Dr Matthew Ashkeni, a top FCT official has urged parents, guardians, and care-givers to pay close attention to their children and wards to curb drug abuse among youths.
Ashkeni, the Director, Special Duties, FCT Health and Human Services Secretariat made the call in an interview with our correspondent on the sidelines of an event held in Abuja to mark the 2023 International Day Against Drug Abuse and Illicit Drug Trafficking.
The FCT official described the theme of this year’s celebration “People First Stop Stigma and Discremination, Strengthen Prevention”, as a wake up call for all stakeholders to understand that all hands must be on deck for the fight against drug abuse and trafficking in illicit drugs.
He emphasised that the theme is also a call to action for everyone especially parents, saying “prevention is key”.
According to him, the fight against drug abuse and trafficking in illicit drugs should not be left to schools alone.
He added that parents need to be friends with their children and pay close attention to family ties as the long-term effects of drug abuse are unbearable.
“It could come back to the family in a more toxic and dangerous circle. It is definitely a win-win situation if we make it a collective effort.
“The government, the media, and civil society organisations must join hands and fight this menace.
“When a drug is not prescribed, those pharmacies who sell them out freely to people should be penalised and dealt with seriously.
“Security agents should be assigned to control the availability of those drugs across the counter, our rehab centres must be functional, well equipped and accessible to patients and their families seeking help in such centres,” he said.
Ashkeni urged the public to put an end to stigmatising of victims, saying it would help them heal faster.

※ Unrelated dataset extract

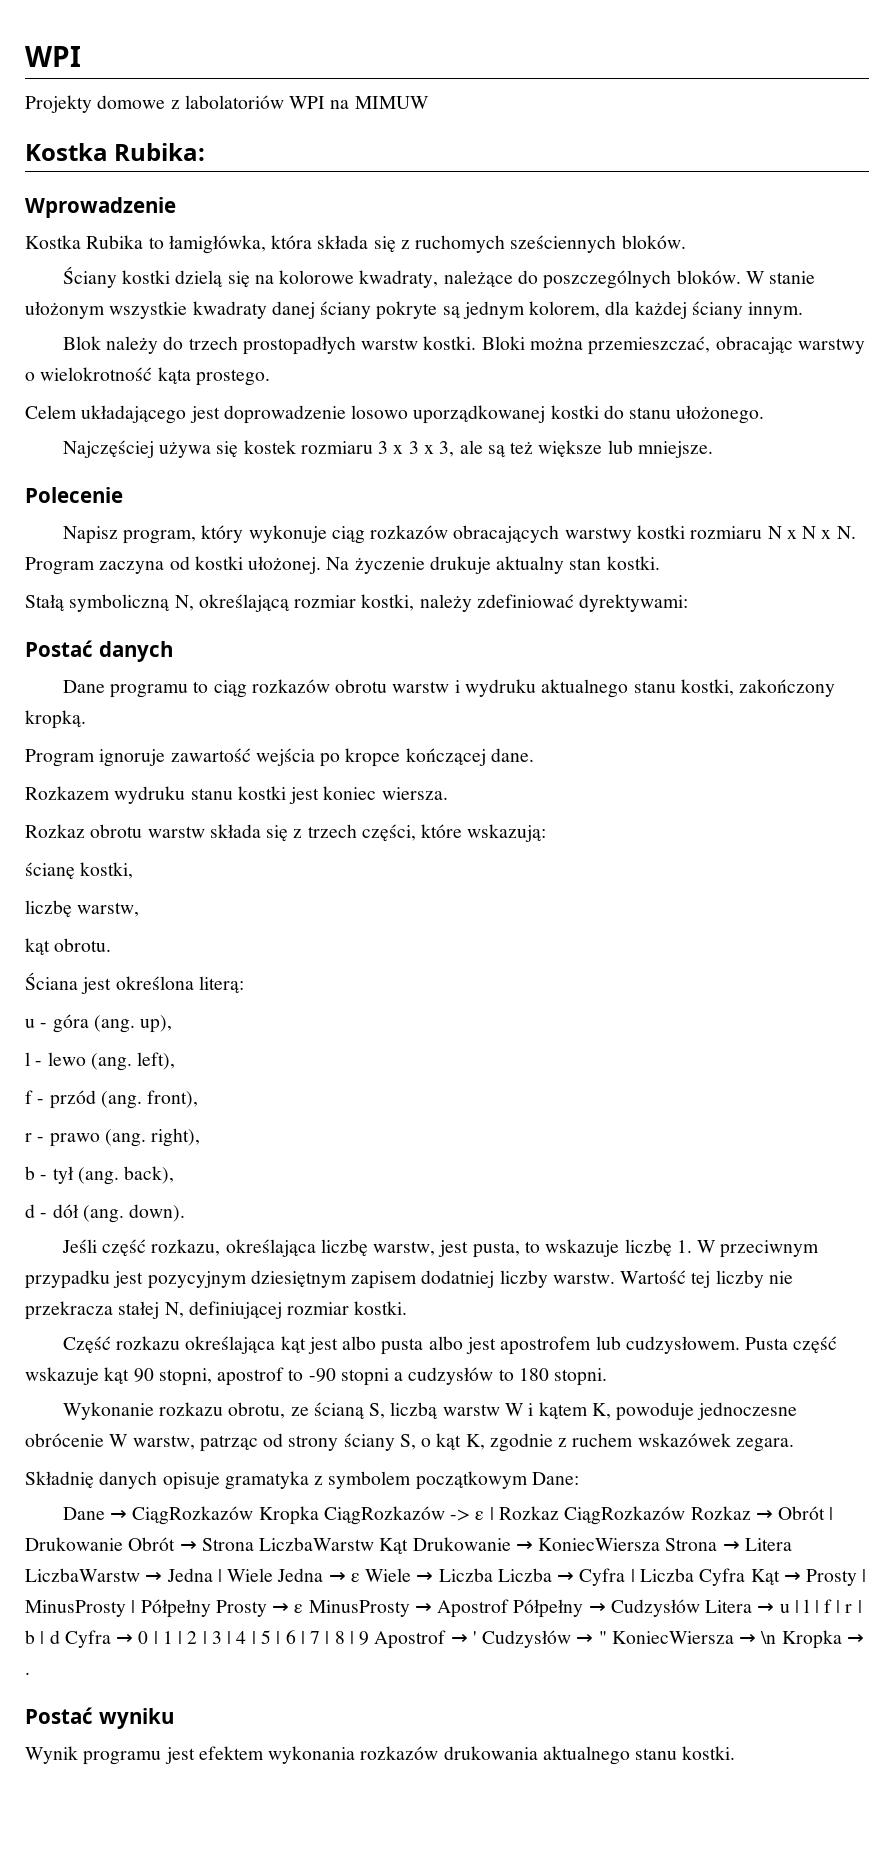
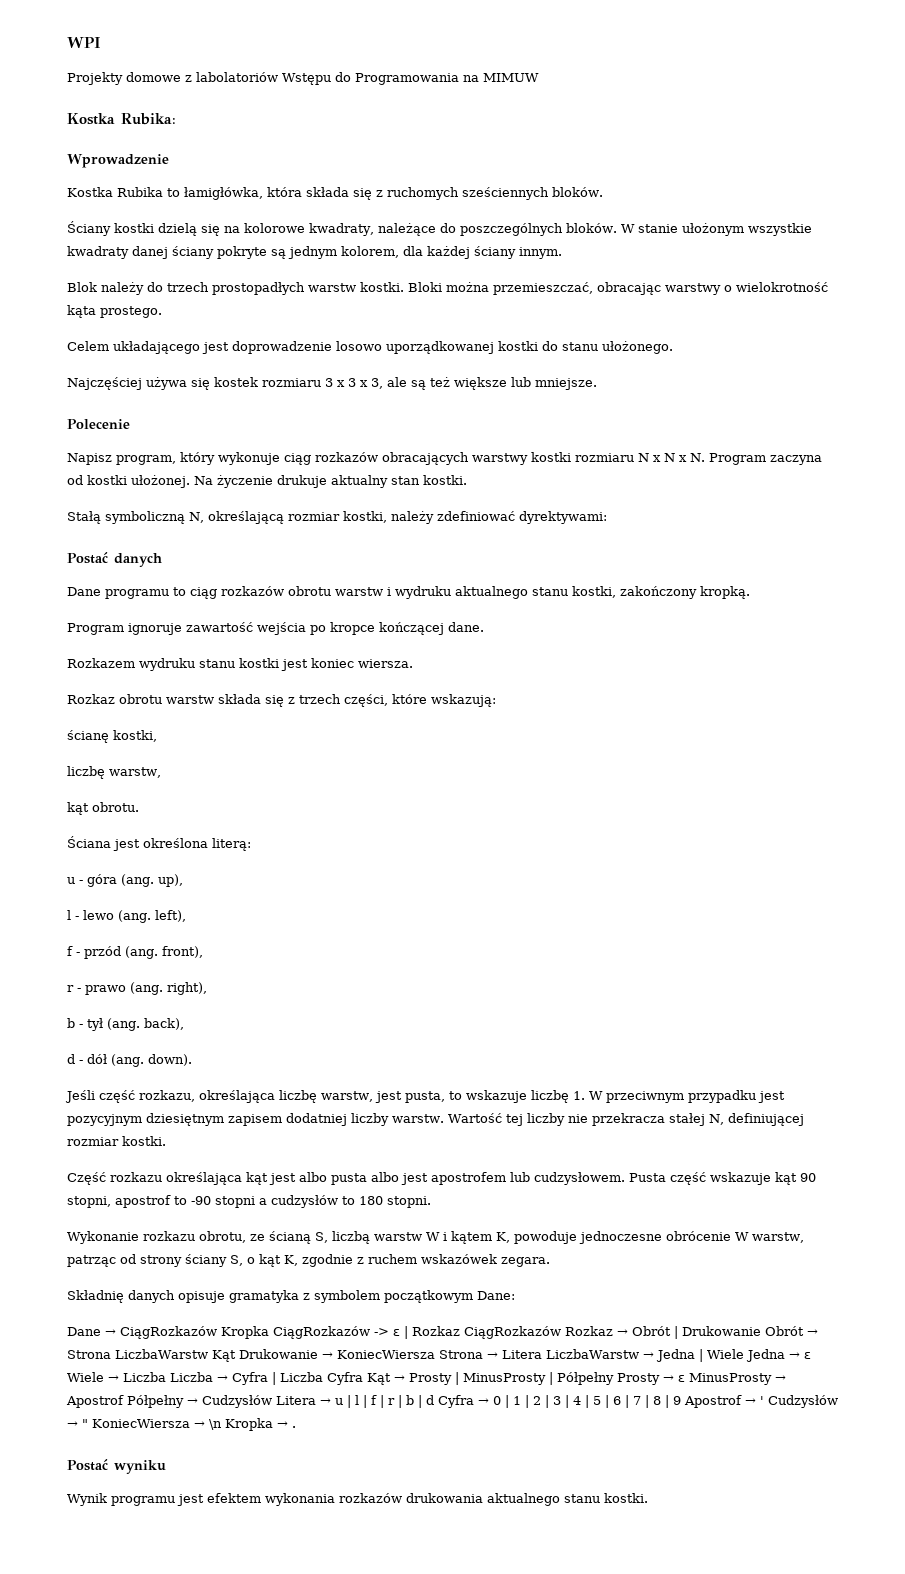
[289,96,326,109] WPI -> [282,72,459,85] Wstępu do Programowania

Speaking earlier at the event, Dr Folasade Momoh, Executive Director, Centre for School Health Education and Environmental Hygiene (CSEEH) said the aim of the 2023 campaign “is to raise awareness on the importance of treating people who use drugs with respect and empathy.

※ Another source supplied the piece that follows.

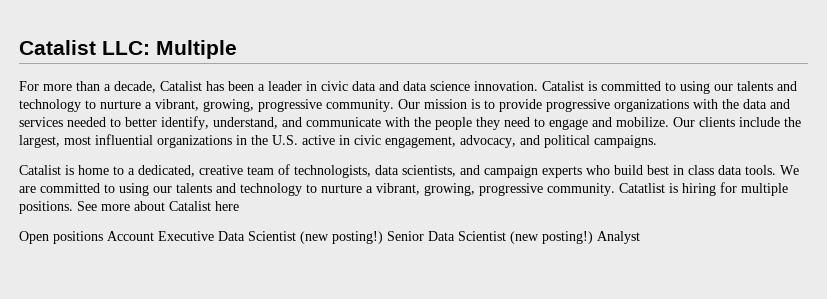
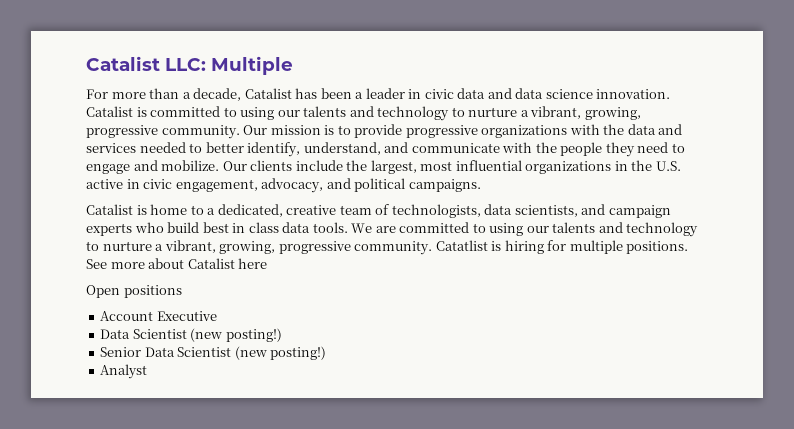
(103, 237) none -> (182, 291) //
[218,231,383,244] Data Scientist (new posting!) -> [100,328,282,342] // Data Scientist (new posting!) //
(593, 237) none -> (327, 353) //

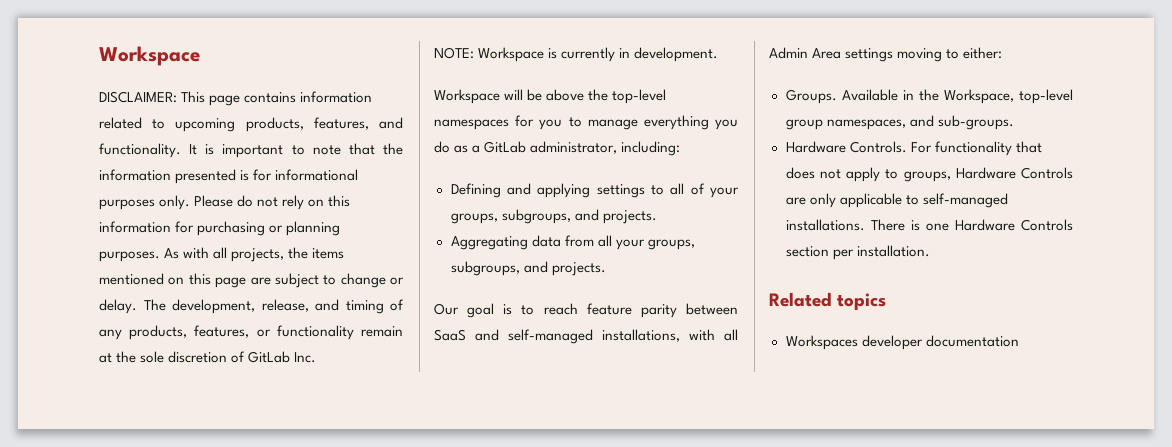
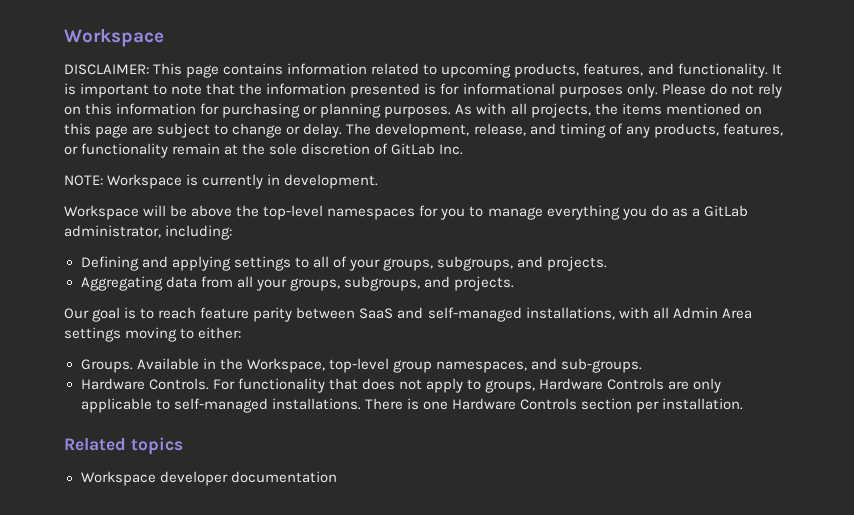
[785,335,858,350] Workspaces -> [80,471,156,486] Workspace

“It is also to combat stigma and discrimination against people who are indulging in drug activities, offering alternatives to punishment, providing language and attitudes that are respectful and non-judgemental,” she said.
According to her, the drug problem is a complex issue affecting millions of people globally.
“Stigmatisation can further harm their physical and mental health and prevent them from accessing the much needed help,” she added.
Globally, June 26 every year has been set as World Drug Day, a day to mobilise, create awareness, and motivate people around the world to stop drug abuse and illicit trafficking.